The thought that emerges through the story is that The Clash were out of ideas - or shared ones, anyway. Jones was into hip-hop and modern sounds, while Strummer preferred to look to the past and rockabilly. At one point before Jones left, Rhodes suggested the band record an album of New Orleans music - something it had nodded to with London Calling’s “Jimmy Jazz” and Sandinista!’s “Junco Partner,” but an idea that even today sounds like a conceptual solution to a core problem of an overworked band that had lost the plot as it grew far beyond anyone's expectations. In a clip, Strummer rationalized Jones’ firing, saying the band had “work to do” without saying what that work was. Simonon pointed not to a musical impasse but to Jones’ personal schedule impeding additional touring.
In the last section, the movie catches fire with footage of a drunken, emotionally wounded Vince White and the sad Pete Howard. They're involving on camera, and two along with Shepherd were paid a pittance and put on a straight edge regime by Rhodes to artificially re-create the hunger that fueled the original lineup in the first place. With all the money that was coming in, all that did was foster bitterness and a sense of hypocrisy. The more Strummer talked about stripping thing back to punk roots, the more he inadvertently drew attention to his own financial, social and cultural distance from that time. His lectures in clips are joylessly strident, and if he was that guy in 1977, his band would never have gotten anywhere.

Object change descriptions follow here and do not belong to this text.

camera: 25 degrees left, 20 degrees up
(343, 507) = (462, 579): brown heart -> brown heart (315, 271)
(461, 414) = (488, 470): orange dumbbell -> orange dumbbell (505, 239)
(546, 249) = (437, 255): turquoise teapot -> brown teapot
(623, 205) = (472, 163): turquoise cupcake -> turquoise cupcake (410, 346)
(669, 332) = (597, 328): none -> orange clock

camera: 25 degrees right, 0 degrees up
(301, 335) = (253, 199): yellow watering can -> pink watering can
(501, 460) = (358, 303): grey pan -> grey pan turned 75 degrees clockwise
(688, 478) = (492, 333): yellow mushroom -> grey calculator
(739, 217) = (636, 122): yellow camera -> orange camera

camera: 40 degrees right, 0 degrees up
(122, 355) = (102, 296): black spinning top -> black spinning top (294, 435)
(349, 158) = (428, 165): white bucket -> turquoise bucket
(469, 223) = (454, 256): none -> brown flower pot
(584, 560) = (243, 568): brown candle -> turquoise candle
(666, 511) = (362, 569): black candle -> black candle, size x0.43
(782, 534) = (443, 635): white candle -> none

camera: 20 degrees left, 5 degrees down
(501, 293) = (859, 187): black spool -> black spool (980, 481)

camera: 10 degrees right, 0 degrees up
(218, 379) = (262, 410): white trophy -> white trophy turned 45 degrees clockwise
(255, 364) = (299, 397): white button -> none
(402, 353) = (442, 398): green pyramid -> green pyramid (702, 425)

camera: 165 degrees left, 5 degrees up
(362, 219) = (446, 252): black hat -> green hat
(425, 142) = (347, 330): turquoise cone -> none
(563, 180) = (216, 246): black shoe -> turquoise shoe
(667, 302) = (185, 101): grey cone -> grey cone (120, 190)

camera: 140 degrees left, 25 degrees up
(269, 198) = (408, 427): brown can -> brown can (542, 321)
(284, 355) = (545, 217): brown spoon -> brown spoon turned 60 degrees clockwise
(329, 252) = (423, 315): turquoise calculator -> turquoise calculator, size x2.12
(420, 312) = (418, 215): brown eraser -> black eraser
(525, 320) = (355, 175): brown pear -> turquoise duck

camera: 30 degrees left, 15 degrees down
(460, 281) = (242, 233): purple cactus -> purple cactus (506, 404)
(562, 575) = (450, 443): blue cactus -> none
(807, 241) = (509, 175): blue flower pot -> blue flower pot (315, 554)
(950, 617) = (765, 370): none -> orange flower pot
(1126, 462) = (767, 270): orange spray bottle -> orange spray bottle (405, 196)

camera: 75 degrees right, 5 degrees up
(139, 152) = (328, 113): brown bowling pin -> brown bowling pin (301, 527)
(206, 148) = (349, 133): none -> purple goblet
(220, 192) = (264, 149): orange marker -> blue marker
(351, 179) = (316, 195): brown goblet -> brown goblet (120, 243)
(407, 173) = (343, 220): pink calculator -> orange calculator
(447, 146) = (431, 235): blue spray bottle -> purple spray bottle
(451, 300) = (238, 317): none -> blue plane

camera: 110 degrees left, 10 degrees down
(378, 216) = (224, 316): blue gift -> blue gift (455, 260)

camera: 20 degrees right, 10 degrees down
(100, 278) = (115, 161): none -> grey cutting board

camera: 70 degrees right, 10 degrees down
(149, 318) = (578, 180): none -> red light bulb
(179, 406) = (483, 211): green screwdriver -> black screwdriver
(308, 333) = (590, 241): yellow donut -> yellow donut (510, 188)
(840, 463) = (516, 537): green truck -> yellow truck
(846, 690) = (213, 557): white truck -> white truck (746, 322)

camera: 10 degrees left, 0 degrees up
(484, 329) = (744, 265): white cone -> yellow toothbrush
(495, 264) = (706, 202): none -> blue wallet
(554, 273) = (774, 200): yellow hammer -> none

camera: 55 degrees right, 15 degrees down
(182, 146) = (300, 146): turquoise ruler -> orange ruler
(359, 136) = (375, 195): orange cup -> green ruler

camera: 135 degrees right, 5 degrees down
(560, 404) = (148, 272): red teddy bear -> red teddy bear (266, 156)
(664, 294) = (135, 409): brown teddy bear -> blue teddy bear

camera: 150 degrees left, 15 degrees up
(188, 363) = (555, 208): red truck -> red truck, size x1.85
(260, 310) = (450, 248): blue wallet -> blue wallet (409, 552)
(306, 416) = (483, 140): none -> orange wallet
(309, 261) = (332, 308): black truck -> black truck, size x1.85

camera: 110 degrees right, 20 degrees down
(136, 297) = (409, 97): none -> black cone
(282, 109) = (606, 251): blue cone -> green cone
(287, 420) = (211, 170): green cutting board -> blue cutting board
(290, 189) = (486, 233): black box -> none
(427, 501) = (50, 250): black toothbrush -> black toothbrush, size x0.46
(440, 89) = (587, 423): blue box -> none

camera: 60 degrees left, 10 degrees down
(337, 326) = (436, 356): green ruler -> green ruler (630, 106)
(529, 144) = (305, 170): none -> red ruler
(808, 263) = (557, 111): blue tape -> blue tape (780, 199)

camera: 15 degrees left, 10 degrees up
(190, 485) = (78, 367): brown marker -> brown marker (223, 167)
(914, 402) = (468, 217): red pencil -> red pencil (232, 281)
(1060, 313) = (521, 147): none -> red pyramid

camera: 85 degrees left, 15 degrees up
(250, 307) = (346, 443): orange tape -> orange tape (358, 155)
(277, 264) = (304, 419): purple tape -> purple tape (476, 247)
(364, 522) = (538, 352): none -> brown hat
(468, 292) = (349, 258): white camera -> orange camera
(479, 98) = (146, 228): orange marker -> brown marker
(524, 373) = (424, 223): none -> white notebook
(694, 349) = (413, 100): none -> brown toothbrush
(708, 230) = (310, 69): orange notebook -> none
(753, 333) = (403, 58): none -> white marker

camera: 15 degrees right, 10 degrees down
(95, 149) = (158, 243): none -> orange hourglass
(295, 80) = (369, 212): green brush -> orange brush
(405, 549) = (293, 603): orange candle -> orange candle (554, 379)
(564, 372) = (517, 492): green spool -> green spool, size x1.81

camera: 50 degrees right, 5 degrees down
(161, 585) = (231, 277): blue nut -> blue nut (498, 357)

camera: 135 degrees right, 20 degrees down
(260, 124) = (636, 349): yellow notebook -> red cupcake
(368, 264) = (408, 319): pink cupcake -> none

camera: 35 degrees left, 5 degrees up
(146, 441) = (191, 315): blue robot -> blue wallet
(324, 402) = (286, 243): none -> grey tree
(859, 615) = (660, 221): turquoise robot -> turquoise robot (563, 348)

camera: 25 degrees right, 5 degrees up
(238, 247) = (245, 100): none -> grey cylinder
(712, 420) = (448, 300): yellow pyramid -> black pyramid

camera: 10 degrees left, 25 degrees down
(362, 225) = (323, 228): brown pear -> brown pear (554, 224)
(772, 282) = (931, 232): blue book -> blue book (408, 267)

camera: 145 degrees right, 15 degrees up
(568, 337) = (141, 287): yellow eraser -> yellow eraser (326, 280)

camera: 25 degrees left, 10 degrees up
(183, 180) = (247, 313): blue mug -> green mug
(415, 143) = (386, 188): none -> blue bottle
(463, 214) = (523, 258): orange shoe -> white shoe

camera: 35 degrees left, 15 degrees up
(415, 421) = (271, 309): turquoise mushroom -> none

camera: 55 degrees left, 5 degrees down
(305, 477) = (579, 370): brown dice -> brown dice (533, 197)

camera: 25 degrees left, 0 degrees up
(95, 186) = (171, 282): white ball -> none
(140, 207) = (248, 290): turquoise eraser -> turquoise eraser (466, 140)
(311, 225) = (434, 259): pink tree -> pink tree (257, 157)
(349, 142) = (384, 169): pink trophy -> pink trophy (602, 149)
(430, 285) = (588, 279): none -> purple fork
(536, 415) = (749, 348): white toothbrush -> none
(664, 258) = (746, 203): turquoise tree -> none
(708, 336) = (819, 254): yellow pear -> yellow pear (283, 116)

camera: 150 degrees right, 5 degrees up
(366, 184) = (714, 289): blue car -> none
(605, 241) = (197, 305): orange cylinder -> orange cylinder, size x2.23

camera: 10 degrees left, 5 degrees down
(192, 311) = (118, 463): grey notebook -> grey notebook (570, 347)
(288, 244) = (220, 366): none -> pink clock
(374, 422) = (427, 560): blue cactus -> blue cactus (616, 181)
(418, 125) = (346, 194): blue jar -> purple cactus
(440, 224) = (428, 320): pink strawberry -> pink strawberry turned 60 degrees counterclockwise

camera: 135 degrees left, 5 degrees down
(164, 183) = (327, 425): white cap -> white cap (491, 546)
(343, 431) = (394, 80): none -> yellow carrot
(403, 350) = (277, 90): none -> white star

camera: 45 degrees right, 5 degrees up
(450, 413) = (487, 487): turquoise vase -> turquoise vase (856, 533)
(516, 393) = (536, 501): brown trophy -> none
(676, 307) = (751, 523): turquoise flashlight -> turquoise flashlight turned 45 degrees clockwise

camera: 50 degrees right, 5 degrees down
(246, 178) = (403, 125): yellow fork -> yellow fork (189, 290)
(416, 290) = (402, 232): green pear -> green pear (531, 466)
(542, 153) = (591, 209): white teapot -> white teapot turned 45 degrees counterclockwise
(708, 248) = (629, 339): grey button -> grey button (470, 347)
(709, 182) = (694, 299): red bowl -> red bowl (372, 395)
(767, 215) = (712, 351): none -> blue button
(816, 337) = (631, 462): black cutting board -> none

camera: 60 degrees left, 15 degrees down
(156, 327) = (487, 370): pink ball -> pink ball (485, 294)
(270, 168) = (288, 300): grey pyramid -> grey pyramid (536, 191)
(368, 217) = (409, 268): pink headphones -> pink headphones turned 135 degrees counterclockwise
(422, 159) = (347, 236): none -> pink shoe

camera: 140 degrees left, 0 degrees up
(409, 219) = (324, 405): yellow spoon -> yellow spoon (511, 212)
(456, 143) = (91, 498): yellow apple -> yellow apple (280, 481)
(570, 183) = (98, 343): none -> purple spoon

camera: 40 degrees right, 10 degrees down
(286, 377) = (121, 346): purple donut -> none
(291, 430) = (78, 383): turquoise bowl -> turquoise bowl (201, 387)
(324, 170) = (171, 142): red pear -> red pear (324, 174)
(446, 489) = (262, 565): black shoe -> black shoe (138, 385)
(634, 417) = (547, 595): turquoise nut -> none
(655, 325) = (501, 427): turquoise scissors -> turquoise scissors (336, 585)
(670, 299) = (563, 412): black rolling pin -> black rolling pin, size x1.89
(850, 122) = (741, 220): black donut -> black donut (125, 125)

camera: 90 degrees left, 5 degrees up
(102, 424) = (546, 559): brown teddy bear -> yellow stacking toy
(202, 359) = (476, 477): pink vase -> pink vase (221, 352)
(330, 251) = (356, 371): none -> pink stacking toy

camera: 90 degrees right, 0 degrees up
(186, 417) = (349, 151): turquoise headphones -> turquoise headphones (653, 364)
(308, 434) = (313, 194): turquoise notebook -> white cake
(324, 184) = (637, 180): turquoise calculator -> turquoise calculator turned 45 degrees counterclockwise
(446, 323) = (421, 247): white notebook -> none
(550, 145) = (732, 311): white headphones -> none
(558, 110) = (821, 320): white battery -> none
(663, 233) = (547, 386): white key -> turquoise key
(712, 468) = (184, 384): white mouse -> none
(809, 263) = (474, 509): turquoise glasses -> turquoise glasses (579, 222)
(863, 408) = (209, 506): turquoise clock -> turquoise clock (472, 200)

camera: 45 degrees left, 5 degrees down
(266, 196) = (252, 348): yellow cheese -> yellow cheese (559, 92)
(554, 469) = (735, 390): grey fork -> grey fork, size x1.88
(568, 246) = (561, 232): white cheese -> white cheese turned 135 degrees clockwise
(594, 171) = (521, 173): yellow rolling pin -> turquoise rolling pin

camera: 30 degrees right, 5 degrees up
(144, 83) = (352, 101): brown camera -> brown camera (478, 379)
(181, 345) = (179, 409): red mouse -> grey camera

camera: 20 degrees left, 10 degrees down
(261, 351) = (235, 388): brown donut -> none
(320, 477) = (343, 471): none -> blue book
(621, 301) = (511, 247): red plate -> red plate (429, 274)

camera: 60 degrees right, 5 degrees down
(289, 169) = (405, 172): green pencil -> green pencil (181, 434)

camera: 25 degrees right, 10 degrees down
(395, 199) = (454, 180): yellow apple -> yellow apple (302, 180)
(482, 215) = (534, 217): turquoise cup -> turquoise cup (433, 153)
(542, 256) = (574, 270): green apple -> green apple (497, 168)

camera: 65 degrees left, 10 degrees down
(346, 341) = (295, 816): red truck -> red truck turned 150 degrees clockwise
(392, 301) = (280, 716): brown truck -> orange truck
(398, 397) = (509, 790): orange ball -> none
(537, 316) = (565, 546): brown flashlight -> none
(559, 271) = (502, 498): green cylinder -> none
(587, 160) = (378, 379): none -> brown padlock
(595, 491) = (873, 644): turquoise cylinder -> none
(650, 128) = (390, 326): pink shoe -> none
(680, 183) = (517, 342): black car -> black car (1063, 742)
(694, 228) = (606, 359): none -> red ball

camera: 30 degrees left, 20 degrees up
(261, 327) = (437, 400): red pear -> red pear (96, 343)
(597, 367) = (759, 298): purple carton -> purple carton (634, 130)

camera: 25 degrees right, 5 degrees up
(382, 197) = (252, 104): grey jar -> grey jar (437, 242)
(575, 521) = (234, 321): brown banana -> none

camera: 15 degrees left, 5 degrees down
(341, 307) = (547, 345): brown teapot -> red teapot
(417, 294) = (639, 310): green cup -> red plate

In the end, The Rise and Fall of The Clash contends that Rhodes saw himself as a member of the band, and that The Clash was his band. Strummer came to realize he’d been had, but the damage was done. According to the film, Strummer went to see Jones shortly after Jones had finished the first Big Audio Dynamite album, and Strummer hoped to reunite The Clash badly enough to follow Jones to Nassau and biked around the island for days trying unsuccessfully to find him. Rhodes tried to keep the band alive after Strummer called it quits.
The Clash’s story ends up being sadly common and needless in all the usual ways. When the band ran out of mountains to climb, the only thing left to overcome was each other, and once again management made a good situation worse. The irony the documentary highlights is that the thing that stopped The Clash from being the only band that mattered was The Clash.